DATA FOR PROCESSING:
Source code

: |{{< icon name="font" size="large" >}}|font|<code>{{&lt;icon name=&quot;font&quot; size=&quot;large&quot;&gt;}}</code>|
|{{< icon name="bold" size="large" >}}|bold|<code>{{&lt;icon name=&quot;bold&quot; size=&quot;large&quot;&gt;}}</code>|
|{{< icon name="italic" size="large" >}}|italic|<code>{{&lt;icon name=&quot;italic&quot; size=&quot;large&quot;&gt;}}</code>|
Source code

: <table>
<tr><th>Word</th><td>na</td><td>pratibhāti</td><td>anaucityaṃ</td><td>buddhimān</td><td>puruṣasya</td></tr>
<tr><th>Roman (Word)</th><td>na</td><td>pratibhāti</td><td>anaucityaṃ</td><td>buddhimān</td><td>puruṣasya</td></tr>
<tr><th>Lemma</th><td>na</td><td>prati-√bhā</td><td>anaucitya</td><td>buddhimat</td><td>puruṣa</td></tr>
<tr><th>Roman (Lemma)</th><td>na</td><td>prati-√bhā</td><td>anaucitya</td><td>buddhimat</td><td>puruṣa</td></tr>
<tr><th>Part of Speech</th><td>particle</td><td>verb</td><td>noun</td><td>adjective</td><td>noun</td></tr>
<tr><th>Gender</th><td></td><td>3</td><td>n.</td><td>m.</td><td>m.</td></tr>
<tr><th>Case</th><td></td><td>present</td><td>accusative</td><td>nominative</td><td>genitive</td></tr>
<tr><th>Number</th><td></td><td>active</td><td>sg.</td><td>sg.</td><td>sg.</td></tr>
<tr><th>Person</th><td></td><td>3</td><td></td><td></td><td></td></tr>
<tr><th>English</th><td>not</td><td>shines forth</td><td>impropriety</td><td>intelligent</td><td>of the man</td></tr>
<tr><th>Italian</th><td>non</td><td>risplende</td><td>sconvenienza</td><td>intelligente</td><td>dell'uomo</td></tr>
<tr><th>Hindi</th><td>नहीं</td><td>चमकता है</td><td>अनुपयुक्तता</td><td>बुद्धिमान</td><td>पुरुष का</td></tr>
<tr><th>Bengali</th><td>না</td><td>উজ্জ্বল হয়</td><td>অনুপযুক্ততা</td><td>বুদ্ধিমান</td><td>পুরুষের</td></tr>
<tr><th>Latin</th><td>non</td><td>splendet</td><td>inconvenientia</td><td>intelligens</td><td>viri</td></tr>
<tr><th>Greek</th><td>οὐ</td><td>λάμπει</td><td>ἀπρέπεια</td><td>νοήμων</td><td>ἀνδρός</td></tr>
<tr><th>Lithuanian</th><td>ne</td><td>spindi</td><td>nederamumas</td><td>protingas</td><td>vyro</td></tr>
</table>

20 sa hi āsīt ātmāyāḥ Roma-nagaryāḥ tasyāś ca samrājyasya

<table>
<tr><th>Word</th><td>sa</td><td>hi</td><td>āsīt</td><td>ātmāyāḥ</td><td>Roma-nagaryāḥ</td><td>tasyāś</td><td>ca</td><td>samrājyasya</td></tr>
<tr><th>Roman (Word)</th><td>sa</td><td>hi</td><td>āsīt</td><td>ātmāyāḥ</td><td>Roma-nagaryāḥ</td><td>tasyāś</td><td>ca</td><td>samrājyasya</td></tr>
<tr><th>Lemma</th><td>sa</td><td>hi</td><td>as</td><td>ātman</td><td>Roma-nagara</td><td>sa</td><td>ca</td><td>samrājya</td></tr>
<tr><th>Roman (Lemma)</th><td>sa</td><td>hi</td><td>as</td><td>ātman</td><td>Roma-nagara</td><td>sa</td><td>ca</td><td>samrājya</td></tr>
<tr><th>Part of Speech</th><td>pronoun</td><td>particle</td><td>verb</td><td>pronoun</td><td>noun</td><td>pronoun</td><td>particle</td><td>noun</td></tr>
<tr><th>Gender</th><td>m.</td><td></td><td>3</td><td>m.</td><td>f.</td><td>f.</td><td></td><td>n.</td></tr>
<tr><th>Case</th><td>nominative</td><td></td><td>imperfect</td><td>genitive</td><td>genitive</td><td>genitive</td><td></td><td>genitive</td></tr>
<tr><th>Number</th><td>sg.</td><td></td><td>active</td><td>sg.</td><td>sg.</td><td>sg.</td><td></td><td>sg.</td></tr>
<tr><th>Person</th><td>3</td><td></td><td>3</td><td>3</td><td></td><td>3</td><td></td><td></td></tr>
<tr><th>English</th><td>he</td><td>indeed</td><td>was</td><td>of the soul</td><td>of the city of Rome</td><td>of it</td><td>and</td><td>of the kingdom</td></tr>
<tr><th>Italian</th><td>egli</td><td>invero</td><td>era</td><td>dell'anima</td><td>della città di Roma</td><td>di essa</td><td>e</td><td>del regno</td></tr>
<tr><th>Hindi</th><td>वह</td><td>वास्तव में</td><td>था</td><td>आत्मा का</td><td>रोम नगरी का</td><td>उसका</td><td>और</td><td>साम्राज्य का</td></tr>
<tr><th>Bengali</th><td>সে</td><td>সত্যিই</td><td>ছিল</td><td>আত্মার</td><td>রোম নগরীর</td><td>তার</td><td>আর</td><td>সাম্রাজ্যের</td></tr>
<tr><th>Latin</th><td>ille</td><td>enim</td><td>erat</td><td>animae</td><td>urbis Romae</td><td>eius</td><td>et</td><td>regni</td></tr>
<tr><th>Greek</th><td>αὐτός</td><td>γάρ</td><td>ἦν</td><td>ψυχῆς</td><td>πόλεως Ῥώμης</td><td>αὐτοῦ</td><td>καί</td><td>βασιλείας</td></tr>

REQUIREMENT: Pick out each line of the entries above that contains the word "Speech".

ANSWER BOX:
<tr><th>Part of Speech</th><td>particle</td><td>verb</td><td>noun</td><td>adjective</td><td>noun</td></tr>
<tr><th>Part of Speech</th><td>pronoun</td><td>particle</td><td>verb</td><td>pronoun</td><td>noun</td><td>pronoun</td><td>particle</td><td>noun</td></tr>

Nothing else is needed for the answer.